What then do we mean by derivation when we speak about logic? We don’t have to go into the complexities of logic here but just the basic form since all we are interested is how theories originate from facts. Logic is based upon deduction. Here is a valid deductive argument, which comes from Ladyman:

All human beings are mortal

Socrates is a human being

Socrates is mortal. (Ladyman 2002, p.19)

1 and 2 are the premises and 3 is the conclusion. You cannot deny the conclusion if you take the premises as true. We can change the premises slightly, however, as Ladyman writes, and the deduction would be wrong.

All human beings are animals

Bess is an animal

Therefore Bess is a human being (Ladyman 2002, p.19)

What is important here is that it’s the form of the argument itself that is wrong. The conclusion does not follow from the premises even if one accepts them. Bess could be any kind of animal. What is positive about deductive arguments is that they are truth preserving. That is, if the premises are true and the argument is valid, then the conclusion is. The problem is that the conclusion does not contain any more information than the premises. It does not tell you anything more about the world and surely this is what science does.

From this is follows that if science is derived from facts then it cannot be done so logically, because logic cannot tell us whether a fact is true or not. If we know that there are true facts then we can logically relate them together (logic is ‘truth preserving’), but it is only from experience whether we know that they are true. Take for example the scientific law that metal expands when it heats. It does not matter how many times that I repeat this, as Chalmers argues, it does not logically follow (as is implied below) that all metals will expand when heated:

metal x expanded when it was heated

metal y expanded when it was heated

metal z expanded when it was heated

All metals expand when heated (Chalmers 1999, p.44)

If scientific theories don’t come from facts logically, then how are they derived? The answer must be through experience itself; that is to say, inductively. What do we mean by induction? First of all the difference between deductive and inductive arguments is that in the latter the conclusion always goes beyond what is contained in the premises, as the example above shows. I can never be certain that all metals will expand when heated, because this is precisely what I assert when I move from a singular instances (this metal expands when heated) to the universal judgement that all do so.

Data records

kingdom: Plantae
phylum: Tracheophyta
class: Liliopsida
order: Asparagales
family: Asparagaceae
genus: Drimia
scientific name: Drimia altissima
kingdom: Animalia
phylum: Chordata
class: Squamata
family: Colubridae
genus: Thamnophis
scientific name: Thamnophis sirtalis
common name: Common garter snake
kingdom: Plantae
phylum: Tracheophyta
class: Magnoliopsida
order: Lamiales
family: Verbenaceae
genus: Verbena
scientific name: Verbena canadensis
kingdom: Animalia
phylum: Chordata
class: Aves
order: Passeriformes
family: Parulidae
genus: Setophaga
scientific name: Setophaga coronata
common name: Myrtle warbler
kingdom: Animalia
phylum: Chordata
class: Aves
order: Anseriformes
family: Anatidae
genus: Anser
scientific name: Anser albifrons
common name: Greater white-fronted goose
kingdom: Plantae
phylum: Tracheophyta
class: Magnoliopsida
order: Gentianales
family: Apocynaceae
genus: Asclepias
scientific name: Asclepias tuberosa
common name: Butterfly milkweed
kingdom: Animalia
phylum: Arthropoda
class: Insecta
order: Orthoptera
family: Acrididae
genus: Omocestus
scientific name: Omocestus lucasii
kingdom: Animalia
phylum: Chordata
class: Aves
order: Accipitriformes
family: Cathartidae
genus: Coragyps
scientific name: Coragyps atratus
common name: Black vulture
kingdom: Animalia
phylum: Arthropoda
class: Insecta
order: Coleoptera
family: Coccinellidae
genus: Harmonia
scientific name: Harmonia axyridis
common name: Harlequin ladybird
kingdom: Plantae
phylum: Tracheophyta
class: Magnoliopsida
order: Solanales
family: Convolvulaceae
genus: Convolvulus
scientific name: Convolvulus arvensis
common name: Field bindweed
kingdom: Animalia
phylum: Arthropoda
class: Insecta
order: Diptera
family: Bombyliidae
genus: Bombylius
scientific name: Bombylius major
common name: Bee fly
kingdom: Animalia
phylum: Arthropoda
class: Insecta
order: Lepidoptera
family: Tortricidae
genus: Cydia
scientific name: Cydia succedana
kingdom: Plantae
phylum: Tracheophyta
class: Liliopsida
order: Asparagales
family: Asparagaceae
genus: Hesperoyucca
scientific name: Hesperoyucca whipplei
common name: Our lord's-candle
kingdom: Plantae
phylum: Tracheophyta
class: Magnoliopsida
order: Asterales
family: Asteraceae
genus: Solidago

# What you need to do
**a)** Tell whether each statement agrees with the passage on logic and induction, answering yes or no and quoting the words of the passage that decide it.
(i) Deductive arguments are truth preserving.
(ii) The conclusion of a deductive argument holds more information than its premises.
(iii) In an inductive argument, the conclusion stays within what the premises contain.
**b)** Answer these questions from the passage on logic and induction.
(i) From which page of Ladyman 2002 are the two sample arguments cited?
(ii) What does the passage say logic cannot tell us?
(iii) Which scientific law does the passage take as its example?
**c)** Continue the passage on logic and induction from its final sentence.
The records come from a separate source.

# Answers for the tasks
**a)**
(i) Yes: "What is positive about deductive arguments is that they are truth preserving."
(ii) No: "The problem is that the conclusion does not contain any more information than the premises."
(iii) No: "in the latter the conclusion always goes beyond what is contained in the premises"

**b)**
(i) Page 19.
(ii) Whether a fact is true or not.
(iii) That metal expands when it heats.

**c)**
How then can I adjudicate between a bad and good inductive argument in the way that I did with deductive ones? It would seem, through common sense, that I might be able to justify my universal judgements if I go through a number of singular observations. In other words that I observe a large number of samples of metal to investigate whether they do expand or not, and if I observe in this large number that they do, then I would be justified in asserting ‘All metals expand when heated’. Thus the laws of induction would be

1) The number of observations should be large

2) They must be repeated under a wide range of conditions

3) There should be no exceptions.

It is precisely for this reason that English philosopher and scientist Francis Bacon can up with his ‘new method’.[1] First of all this method is negative. The point is that we should avoid falling into bad arguments rather than coming up with new deductive ones. Bacon’s method is rules about how to practice science by avoiding some of the worst errors. These errors he called ‘idols of the mind’: that we tend to see order and regularity in nature when there is none is the idol of the tribe; that our judgements and are shaped by our language and concepts rather than what we see is the idol of the marketplace; and finally that are views of nature can be distorted by our philosophical and metaphysical systems of thought is the idol of the theatre.[2] From this follows the positive content of Bacon’s method that we ought to make observations of nature that are free of these idols. It is from the mass of information gained through observation that we should make generalisations, rather than understanding our observations through generalisations, which he accuses the philosophers of doing. This he calls the ‘natural and experimental history’.

It is important to understand that what he meant by observation is not just looking but experiments and it this emphasis on experiments that distinguishes the new method from the old Aristotelian one. It is experiments that preserve the objectivity of observations. First of all it allows them to be quantified and secondly that they can be repeated by others and thus tested as to their reliability. It is this data from experiments that are then put into tables. To use then example from Bacon of heat: first we have the table of Essence and Presence that lists those things that are directly part of the phenomena of heat; secondly, we have the list of Deviation and Absence, which lists those phenomena that are related to the first but have no heat; and then we have the list of Comparison, where features that have a quantity of heat are listed and quantified. The empirical method is one of elimination. Let us say I argue that the colour white is explanation of heat. Then I would check my tables and I would see that not all the phenomena that hot are white, or that some phenomena that are white are not hot and so on. White, then, could not be part of theory of heat. Through this process of elimination Bacon explained that heat was caused by the ‘extensive motion of parts’, which is not far from the modern kinetic theory of heat.

Bacon believed that one can discover the forms that made what we observed possible, even though they were not directly perceivable. These forms where the direct physical cause of what we saw. This was the rejection of final causes, where natural phenomenon where viewed as purposive. The Aristotelian explanation, for example, that stones fall to the ground was because the earthly element sought to fall to the centre of the earth. Teleological explanations such as these are only suitable for human actions (since humans unlike stones do have desires) but not natural phenomena. The ubiquity of physical causes is the major different between new empirical science of the 17th century and the old science of Aristotle’s era that had dominated the explanation of nature for so long.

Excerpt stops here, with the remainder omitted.